You know, most of my career has been spent not knowing what the Medical Staff Association (MSA) was. I was just too excited to work, to care for patients, to do research, teach … All the things that we think being a doctor is about. I just didn't think it was my business, so I never even checked.
Sound familiar?
Then, 6 years ago, Chris Ricci, the president of the MSA at the time, ran into me and asked me why I wasn't running for a MSA position.
“Umm, what's the MSA?"
Eye roll.
He told me that it's the organization that represents doctors in the hospital.
I was busy, so I tried to come up with a reason why I couldn't run. But if you know Chris, you know it didn't matter. Soon, I was elected Member-at-Large and started sitting in on Exec meetings of the MSA. Wow!
Imposter syndrome
At the first meeting, I couldn't comprehend what was going on.
By-laws?
Those exist?
They bind me?
Uh oh. I'm supposed to know this?!
I read them (yup, I had to loop back a couple of times) and started to see that wise hospital staff and doctors had spent some effort ensuring that doctors had both rights and responsibilities in the hospital where they worked.
I learned that doctors helped each other, ensured our hospital was top notch, celebrated our accomplishments and reached out to our community. I saw that the MSA was an organization that the hospital executive interacted with to have dialogue with doctors. The hospital was now trying hard to include doctors and I saw that our executive team, led by competent people, was improving the MSA and its relationship with the hospital. For instance, the MSA now interacts with the board, and has secured a standing report to the Medical Advisory Committee (MAC). I have seen the hospital executive look at the MSA and doctors as better partners because of the work of recent MSA leaders like Chris Ricci, Dereck Hunt and Catherine Ross. At each meeting, I realized that the MSA does important work.
Currently, three issues dominate the MSA agenda. The biggest is the pandemic, another is Project Odyssey, and the third is the hospital's efforts to become an organization that fully respects equity, diversity, and inclusion (EDI).
In each of these areas, the MSA, and by extension all doctors at HHS, can participate. In an age of engagement, activism, and a hunger for improvement, the MSA needs to continue to improve its ability to work with the hospital and to help HHS doctors achieve.
So, where do we go from here?
Well, first, we must ensure that important work is still being done. We still need to update by-laws and review changes that the hospital makes to how we work here (for instance, a new HHS process to follow in case an MD has a professional issue). We need to respond to current events. Over the next year, doctors will determine how Epic is implemented to augment workflow and improve care for our patients. And, we need to improve what we do. We have all seen things we want to correct, improve or initiate in our own spaces and practices.

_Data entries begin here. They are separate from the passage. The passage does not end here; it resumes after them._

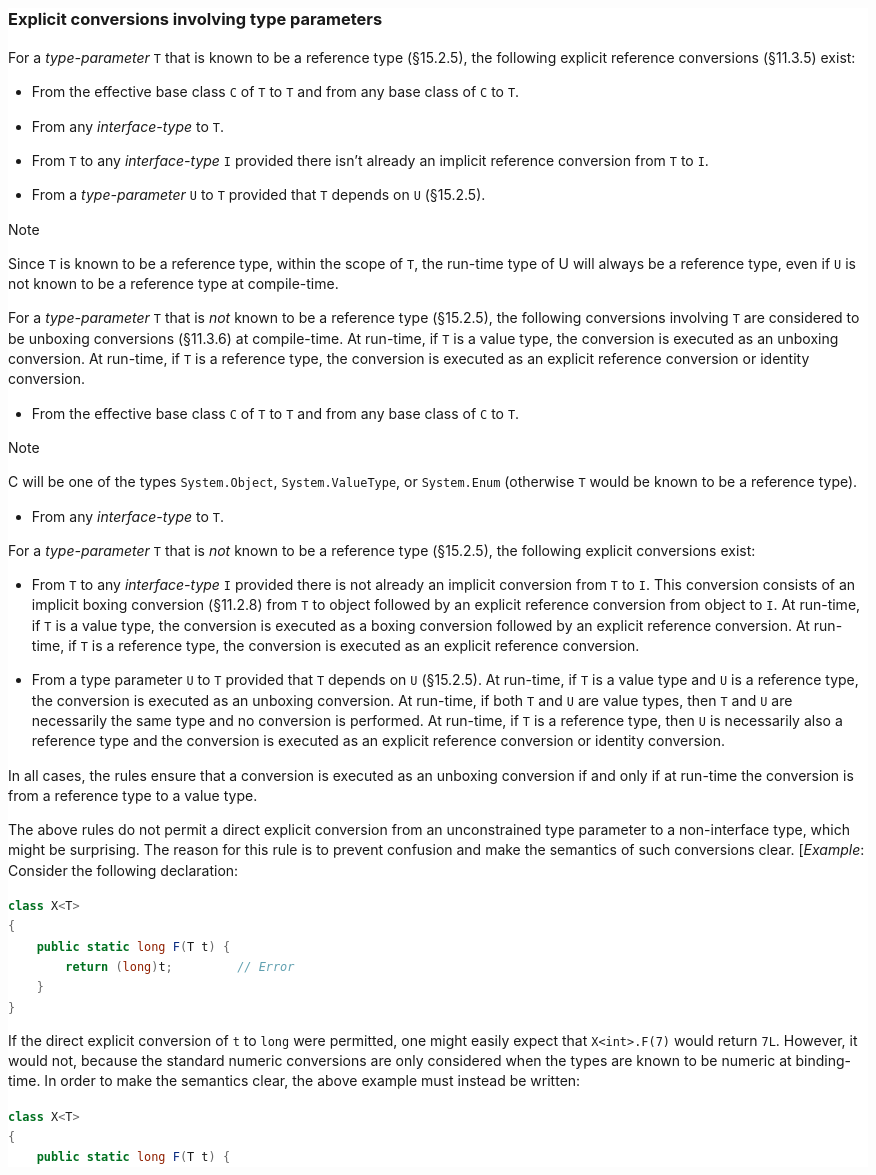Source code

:### Explicit conversions involving type parameters

For a *type-parameter* `T` that is known to be a reference type (§15.2.5), the following explicit reference conversions (§11.3.5) exist:

-   From the effective base class `C` of `T` to `T` and from any base class of `C` to `T`.

-   From any *interface-type* to `T`.

-   From `T` to any *interface-type* `I` provided there isn’t already an implicit reference conversion from `T` to `I`.

-   From a *type-parameter* `U` to `T` provided that `T` depends on `U` (§15.2.5). 
>[!NOTE]
>Since `T` is known to be a reference type, within the scope of `T`, the run-time type of U will always be a reference type, even if `U` is not known to be a reference type at compile-time. 

For a *type-parameter* `T` that is *not* known to be a reference type (§15.2.5), the following conversions involving `T` are considered to be unboxing conversions (§11.3.6) at compile-time. At run-time, if `T` is a value type, the conversion is executed as an unboxing conversion. At run-time, if `T` is a reference type, the conversion is executed as an explicit reference conversion or identity conversion.

-   From the effective base class `C` of `T` to `T` and from any base class of `C` to `T`. 
>[!NOTE]
>C will be one of the types `System.Object`, `System.ValueType`, or `System.Enum` (otherwise `T` would be known to be a reference type). 

-   From any *interface-type* to `T`.

For a *type-parameter* `T` that is *not* known to be a reference type (§15.2.5), the following explicit conversions exist:

-   From `T` to any *interface-type* `I` provided there is not already an implicit conversion from `T` to `I`. This conversion consists of an implicit boxing conversion (§11.2.8) from `T` to object followed by an explicit reference conversion from object to `I`. At run-time, if `T` is a value type, the conversion is executed as a boxing conversion followed by an explicit reference conversion. At run-time, if `T` is a reference type, the conversion is executed as an explicit reference conversion.

-   From a type parameter `U` to `T` provided that `T` depends on `U` (§15.2.5). At run-time, if `T` is a value type and `U` is a reference type, the conversion is executed as an unboxing conversion. At run-time, if both `T` and `U` are value types, then `T` and `U` are necessarily the same type and no conversion is performed. At run-time, if `T` is a reference type, then `U` is necessarily also a reference type and the conversion is executed as an explicit reference conversion or identity conversion.

In all cases, the rules ensure that a conversion is executed as an unboxing conversion if and only if at run-time the conversion is from a reference type to a value type.

The above rules do not permit a direct explicit conversion from an unconstrained type parameter to a non-interface type, which might be surprising. The reason for this rule is to prevent confusion and make the semantics of such conversions clear. [*Example*: Consider the following declaration:
```csharp
class X<T>
{
    public static long F(T t) {
        return (long)t;         // Error
    }
}
```
If the direct explicit conversion of `t` to `long` were permitted, one might easily expect that `X<int>.F(7)` would return `7L`. However, it would not, because the standard numeric conversions are only considered when the types are known to be numeric at binding-time. In order to make the semantics clear, the above example must instead be written:
```csharp
class X<T>
{
    public static long F(T t) {
```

Recently, I had the opportunity to interview the long-service award recipients at HHS – doctors who had worked here for 40 – 45 years. From them, I learned that their satisfaction at work came from going to work with the expectation that they mattered, from a sense that they could make a difference, and from caring to be a part of the organization where they worked. They all took the long view, weathered storms and saw their careers as vehicles of meaningfulness in their lives. Perhaps the MSA can help provide us all opportunities to have similar experiences.
Over the next couple of years, the MSA will need to continue the process of redesigning how it operates. We will encourage new hires to participate in the MSA. We will strike teams to accomplish discrete tasks. We will continue to improve our communication to HHS doctors. We will formalize the work done by MSA members so that it can be “counted" in McMaster's promotion and tenure process. We will share our process with our sister organization at St. Joseph's Healthcare Hamilton and learn from their successes. We will reach out to the community beyond our walls.
The first step I will take as your new president is to reach out to you. Together, we can begin prioritizing our tasks, developing timelines and delivering on our mandate to widen our footprint in this organization.
I look forward to serving you and working with you over the next two years.